Anticipated scenarios:
- Short‑term (next 1–2 weeks):
- The parade on 27 Nov will proceed with high visibility; expect more video/image releases of air assets, coastal air‑defence systems, and possibly new missile truck deployments.
- Increased air and naval patrols in the Caribbean/Atlantic littorals by Venezuela to reinforce deterrence — perhaps cross‑training between fighters and naval assets.
- A possible exchange of messaging via U.S. overflights, naval deployments or FAA advisories (as seen recently) to test Venezuela’s response. The Washington Post
- Medium‑term (next 3–6 months):
- If U.S. or allied nations conduct increased maritime/air operations off Venezuela (anti‑smuggling, drug‑interdiction, or “presence” missions), Caracas may ramp up asymmetric responses: surface‑to‑air missile launches (warning shots), electronic warfare/jamming, drone/raid threats.
- Venezuela may look to acquire/refurbish additional Russian air‑defence and anti‑ship missile systems (e.g., more TOR‑M2E, Kh‑31/Kh‑35 for Su‑30) to bolster long‑range strike and denial capabilities.
- On the U.S. side, increased intelligence/surveillance collection and planning for “worst‑case” scenarios: humanitarian contingencies, regime collapse, or a kinetic mis‑incident in the Caribbean region.
- Escalation risk scenario:
- A mis‑engagement (e.g., a Venezuelan fighter intercepting a U.S. aircraft or a missile launch judged threatening), could trigger a rapid escalation. The drills raise that baseline risk.

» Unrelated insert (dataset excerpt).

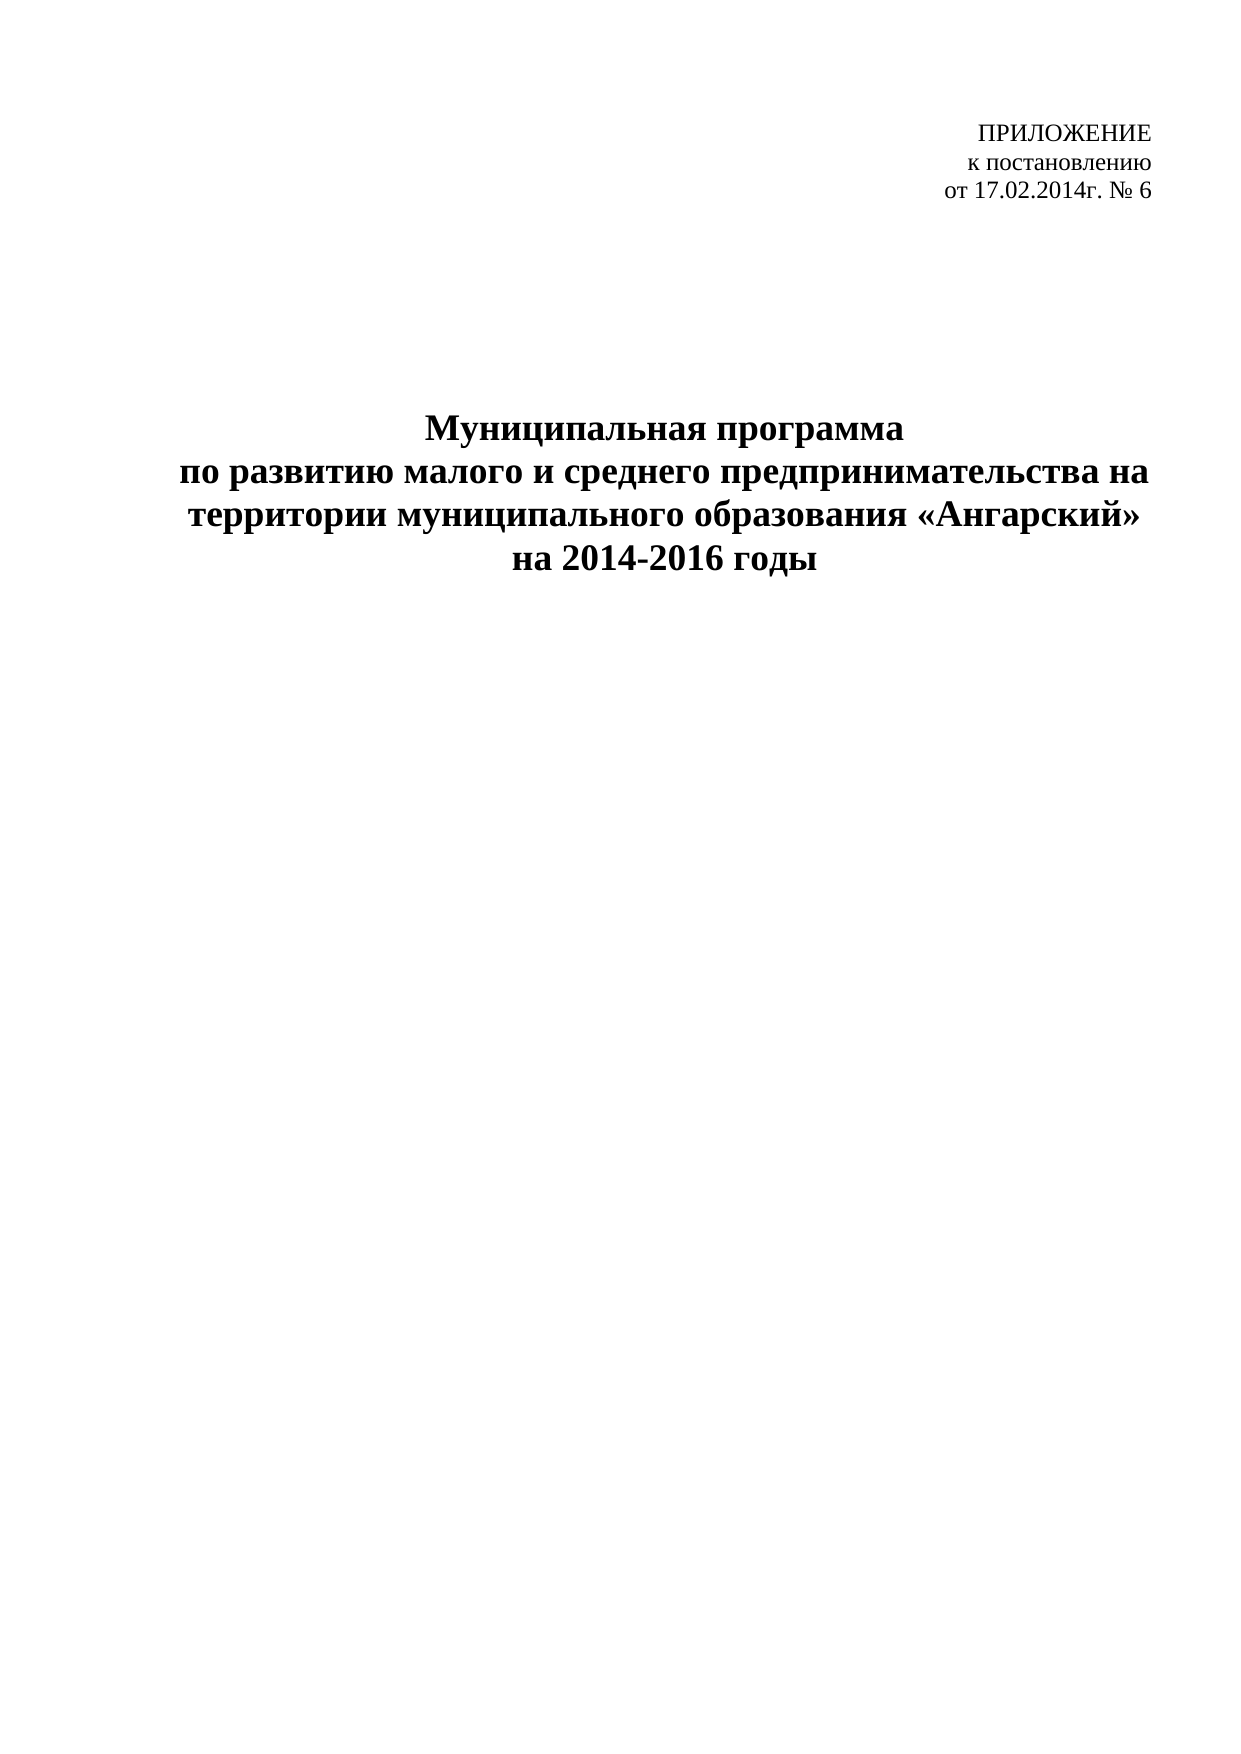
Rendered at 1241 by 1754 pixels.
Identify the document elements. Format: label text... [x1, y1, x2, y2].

- Venezuela may shift more toward asymmetric defence doctrine — fewer conventional sortie packages, more focus on guerrilla/resistance strategy, layered air‑defence networks and anti‑ship missiles rather than air superiority battles. Reuters
🔹 Strategic verdict
While the drills today are more symbolic than operationally game‑changing, they nonetheless mark a clear uptick in Venezuelan readiness posture and signalling. The key takeaway: Venezuela is attempting to impose higher costs, complicate U.S. freedom of movement in the region, and shore up domestic legitimacy through military spectacle.
For the U.S. and regional partners, this means the window for complacency has narrowed. The Venezuelan military remains quantitatively inferior, but qualitatively the mix of fighter jets, air‑defence systems, and militia/resistance doctrine means any intervention or major operation will now face more variables and higher risk of unintended escalation.
I recommend that U.S. policymakers and defense planners:
- Monitor Venezuelan air‑force status (which F‑16s are flyable, Su‑30 sortie rates, missile inventory) closely.
- Pre‑position surveillance/tracking to detect any shift from training to real‑world alert posture (e.g., launch standing, missile redeployment).
- Coordinate with regional allies and bases in the Caribbean to update contingency plans for navigation/overflight hazards (note recent FAA advisory).
- Communicate clear deterrence signals but also keep open diplomatic de‑escalation channels — Venezuela’s moves are partly designed for escalation control as well as deterrence.
In short: This is a calculated move by Caracas to raise the operational bar, strengthen deterrence, and force Washington (and regional actors) to take Venezuelan air‑and‑missile capability more seriously. The U.S. advantage remains, but the margin is shrinking.
“The world is full of obvious things which nobody by any chance ever observes.”